Hypnosis Eases Irritable Bowel Syndrome

Reprinted from Consumer Reports on Health
October 2006

Your bowels are beginning to function in all situations with a healthy, quite, natural ryhtm...just like the gentle sounds of small waves in the background on a calm and sunny day at the beach." That soothing suggestion is part of a safe, effective hypnosis treatment for irritable bowel syndrome, which is notoriously difficult to treat with conventional therapies.

Standard Methods

Irritable bowel syndrome (IBS) is a common disorder, particularly in women, that cases abdominal pain, bloating, and either diarrhea, constipation, or both. Those symptoms are often accompanied by nausea, fatigue, backache, increased urinary frequency, and migraines. The cause of IBS is unknown, though stress can worsen the symptoms.

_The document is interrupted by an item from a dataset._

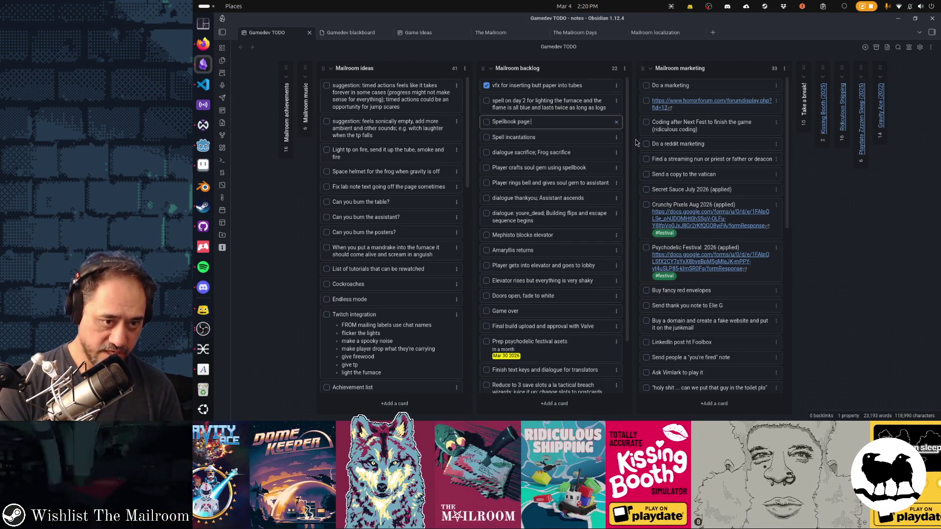
pyautogui.write('2')
pyautogui.press('shift+Return')
pyautogui.write('b')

Dietary changes may help relieve the discomfort; the specific changes depend on which symptoms predominate and which foods trigger them. Most people will need medication, too: laxatives, antidiarrhea drugs, antispasmodics, or low-dose antidepressants (for those with pain plus diarrhea).

But drugs cannot cure IBS, and often they don't work or have substantial adverse effects. Indeed, more than half of the patients treated for the disorder still have symptoms six months later.

Trance Treatment

People who don't respond to standard treatments may benefit from hypnotherapy. The typical treatment involves seven sessions, each 20 to 40 minutes long, given every other week. The practitioner uses relaxation, visual imagery, and suggestion to bring the gastrointestinal tract under control. Between visits, patients listen to a tape at home for daily practice in self-hypnosis.

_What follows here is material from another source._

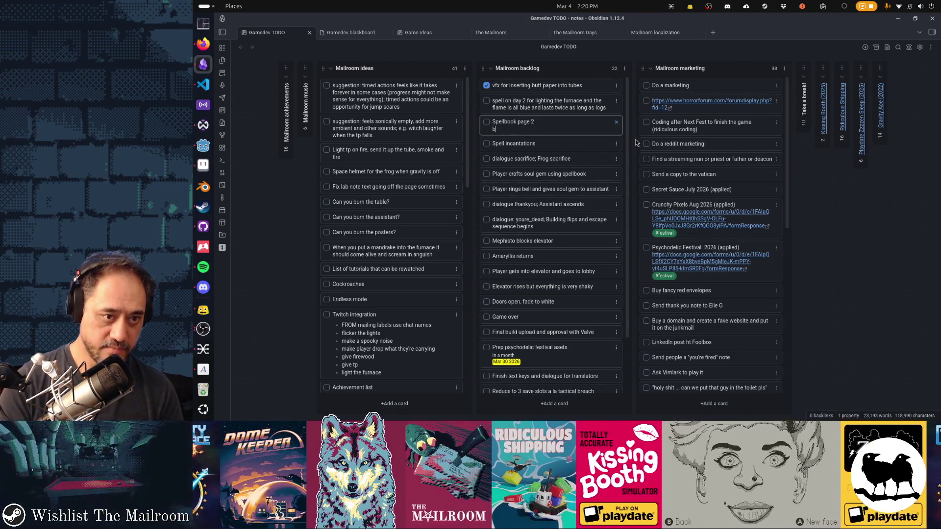
pyautogui.press('BackSpace')
pyautogui.press('BackSpace')
pyautogui.write('"blood sp')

A 2005 review of 14 studies on IBS hypnotherapy, involving 664 people, concluded that it consistently improved symptoms in most patients. The six studies that used a control group--including hypnosis without any suggestion of pain relief--found improvement in 52 to 87 percent of patients.

The benefits of hypnotherapy seem to last, a 2003 British study found. The researchers surveyed 204 patients up to six years after hypnotherapy, which had initially helped over two-thirds of them. Of those positive responders, 81 percent maintained the improvement, with no significant drop-off as the years passed.

Hypnotherapists can't explain exactly how the technique works. While IBS is exacerbated by stress, it is not a purely psychological disorder, says Olafur Palsson, associate professor of medicine at the University of North Carolina and author of a widely used hypnosis protocol. "The current understanding of IBS suggests that there is a problem in the way the brain and the gut interact in controlling bowel function," he says. The hypnotic suggestions seem to "help make that normal again."

Finding a Hypnotherapist

To find one of the more than 200 U.S. health professionals who practice the North Carolina protocol--physicians, psychologists, clinical social workers, and nurses--go to www.ibshypnosis.com or ask your gastroenterologist for a referral. Costs vary, depending partly on the practitioner. For example, treatment costs less when done by nurses rather than psychologists, who typically charge about $1,000 to $1,200 for the seven sessions. However, it's often easier to get reimbursed under a mental-health benefit, which requires treatment by a psychologist or clinical social worker.